- Leader: Charles Wereko-Brobby
- Chairman: Nii Armah Tagoe
- General Secretary: Eric Dutenya Kwabla
- Vice-Chairman: Bashiru Alhassan Daballi
- Treasurer: Lawrence Adotey Addo
- Youth Coordinator: Damasus Tuurosong
- Women’s Coordinator: Linda Awuah
- Campaign Coordinator: Prince Aboagye
- Founder: Charles Wereko-Brobby
- Founded: 1992
- Registered: 10 January 1997
- Dissolved: 2007
- Split from: New Patriotic Party
- Headquarters: Accra
- Colours: Blue, white and green
- Slogan: Grooming People for Ghana’s Development

Election symbol
- A clenched fist of the hand with the index and middle fingers raised together

= United Ghana Movement =

Political party in Ghana

The United Ghana Movement is a political party in Ghana.
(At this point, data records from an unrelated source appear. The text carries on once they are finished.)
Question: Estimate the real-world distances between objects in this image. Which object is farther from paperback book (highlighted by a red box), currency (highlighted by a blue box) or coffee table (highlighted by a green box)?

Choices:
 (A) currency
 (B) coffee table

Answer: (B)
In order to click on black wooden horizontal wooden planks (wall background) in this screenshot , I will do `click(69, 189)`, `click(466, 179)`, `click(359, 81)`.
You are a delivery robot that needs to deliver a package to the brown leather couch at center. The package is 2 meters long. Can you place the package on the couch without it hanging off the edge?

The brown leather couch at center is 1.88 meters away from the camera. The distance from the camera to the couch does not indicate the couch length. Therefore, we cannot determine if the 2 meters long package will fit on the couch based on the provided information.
The founder is Charles Wereko-Brobby, formerly a leading member of the New Patriotic Party.

==Registration==
The party was officially registered with the Electoral Commission of Ghana as a political party in Ghana on 10 January 1997.

==Electoral performance==
===2000 elections===
The first general elections the party contested were the presidential and parliamentary elections of December 2000. Charles Wereko-Brobby stood for president on the party's ticket in December 2000 and came seventh with 0.3% of the popular vote. The party also contested the parliamentary elections in the same year but won no seats.

===Parliamentary elections===

| Election | Number of UGM votes | Share of votes | Seats | +/- | Position | Outcome of election |
|---|---|---|---|---|---|---|
| 2000 | 32,632 | 0.50% | 0 | — | 6th | Not represented in parliament |

===Presidential elections===

| Election | Candidate | Number of votes | Share of votes | Outcome of election |
|---|---|---|---|---|
| 2000 | Charles Wereko-Brobby | 22,123 | 0.34% | 7th of 7 |

==Party on vacation==
In 2002, the leader of the party, Wereko-Brobby announced that the party is on vacation.

==Symbols==
The party symbols are as follows:
- Motto - Growing people for Ghana's development.
- Symbol - A clenched fist of the hand with the index and middle fingers raised together.